Title: Runaway Jack
Characters: Ianto, Jack
Word Count: 768
Summary: Jack’s out of control; this can only end in disaster.
Content Notes: Don’t try this at home…
Written For: Challenge #136: Hit The Wall at fan_flashworks. Also fits Challenge #102: Disaster and Challenge # 108: Fast-Forward.
Disclaimer: I don’t own Torchwood, or the characters.
Ianto had spent most of the day working busily down in the archives. He’d been out in the field so much recently that his routine tasks, such as filing reports and cataloguing alien artefacts, had been left unattended. As a result, the work, not to mention the files, had piled up on his desk. A lull in Rift activity had finally given him the opportunity to start catching up with the backlog, so he was taking full advantage of it while he could. Who knew when all hell would break loose again?
Wandering along one of the deep corridors, carrying a box of small items to be stored in the ‘Earth Origin – Pre-1900’ section of the archives, he was deep in thought when an odd, indistinct rumbling sound broke through his musings. It seemed to be coming from somewhere behind him, up the long, winding passageway he was following, although due to the echoes that abounded in this part of the Hub, it was hard to be certain.
He paused, looking back over his shoulder in the dim light of the bare bulbs strung along the rough-hewn rock of the ceiling, but nothing was visible. The room he wanted was just around the next corner; should he carry on and finish what he was doing or go back and check out the noise? Torn by indecision, he hesitated. Was the noise getting louder? Maybe he’d better check it out, just to be on the safe side. Strange noises were something Torchwood agents learned early not to ignore; they often preceded trouble of one kind or another.
As he took a couple of steps back up the slight incline, intending to investigate, the distant rumble morphed into an increasingly noisy rattling clatter, sounding suspiciously like small wheels on uneven concrete, and before he could get any further, around the bend at the top of the sloping passage came an extraordinary sight.
Startled, Ianto’s eyebrows shot up into his hairline. “Jack?”
“Iantooooooo! Heeeeeeeeeelp! I can’t stop!”
Ianto blinked, eyes widening and jaw dropping in astonishment as Jack, coat flying out behind him like a cape and arms windmilling frantically, bore down on him at a truly frightening pace. At almost the last moment, Ianto leapt out of Jack’s path to avoid being mown down by the runaway, whirling on his heel as Torchwood Three’s leader zoomed past him with a despairing wail of “Help meeeeee!”
Frozen to the spot, Ianto could only stare in horror as, failing to make the sharp right turn at the bottom of the slope, Jack hit the solid wall of rock that blocked his path with an audible splat. He winced in sympathy at the sight of his lover, spread-eagled against the pitted surface of the bedrock into which Torchwood’s lower levels had been cut over a century ago. Jack remained poised immobile for several moments, arms outstretched, before sliding almost gracefully down the wall and slumping in a heap at the bottom, like a character from a cartoon. Ianto half expected him to leave an impression of his body behind.

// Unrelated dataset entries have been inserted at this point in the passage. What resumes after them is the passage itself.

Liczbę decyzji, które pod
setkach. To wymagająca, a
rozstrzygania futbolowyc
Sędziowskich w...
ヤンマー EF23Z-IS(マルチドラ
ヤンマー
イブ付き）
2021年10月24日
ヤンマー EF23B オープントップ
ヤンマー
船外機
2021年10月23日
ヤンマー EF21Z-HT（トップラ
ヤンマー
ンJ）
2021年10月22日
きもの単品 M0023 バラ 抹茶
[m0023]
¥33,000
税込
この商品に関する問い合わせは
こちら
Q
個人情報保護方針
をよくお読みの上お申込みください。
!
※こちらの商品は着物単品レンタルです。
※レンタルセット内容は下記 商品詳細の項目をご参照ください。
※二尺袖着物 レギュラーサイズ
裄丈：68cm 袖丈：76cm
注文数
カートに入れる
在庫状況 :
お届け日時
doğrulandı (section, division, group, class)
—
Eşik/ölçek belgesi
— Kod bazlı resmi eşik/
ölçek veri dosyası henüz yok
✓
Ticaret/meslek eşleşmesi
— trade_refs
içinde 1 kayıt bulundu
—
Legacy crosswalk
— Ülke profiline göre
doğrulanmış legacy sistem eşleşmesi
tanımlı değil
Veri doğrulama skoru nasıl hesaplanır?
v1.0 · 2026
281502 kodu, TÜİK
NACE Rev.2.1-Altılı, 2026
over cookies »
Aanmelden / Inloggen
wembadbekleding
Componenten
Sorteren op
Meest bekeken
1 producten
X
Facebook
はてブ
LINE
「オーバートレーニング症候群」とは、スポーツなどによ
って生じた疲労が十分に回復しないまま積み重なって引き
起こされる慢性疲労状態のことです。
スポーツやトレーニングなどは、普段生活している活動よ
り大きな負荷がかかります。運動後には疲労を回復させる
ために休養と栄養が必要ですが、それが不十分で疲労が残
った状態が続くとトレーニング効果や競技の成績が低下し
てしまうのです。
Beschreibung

Dumping the box he was carrying at the side of the corridor, he hurried to the fallen man, who was groaning pitifully.
“Jack? Are you alright?”
“I don’t know.” He twitched feebly. “I feel a bit flattened. Ow!” he added, rather belatedly. “Ianto? I was shouting for help. Why didn’t you stop me?”
“Self preservation,” Ianto replied. “I didn’t fancy being mashed between you and the wall.”
“Oh. Yes, that would’ve been bad.”
“If you don’t mind me asking, what the hell did you think you were doing?”
Jack looked up at him sheepishly.
“You’d been down here a long time, so I thought I’d just pop down to make sure you were okay, but it was a long walk and then I found these.” He pointed vaguely in the general direction of his feet. “I thought they’d help me get to where you were a lot faster, but it might not have been one of my better ideas. I don’t think I’m very good at roller-skating,” he admitted.
“You seemed to have the rolling part down well enough. You might want to work on your steering and stopping though.”
Jack shook his head carefully, as it worried that it might fall off having already been loosened by his impact with the wall. “No thanks. I think my roller-skating days are over. It’s too scary.”
Ianto hid a smile as he sighed and shook his head. “Well, it could’ve been worse. I suppose I should just be thankful you didn’t find the pogo stick.”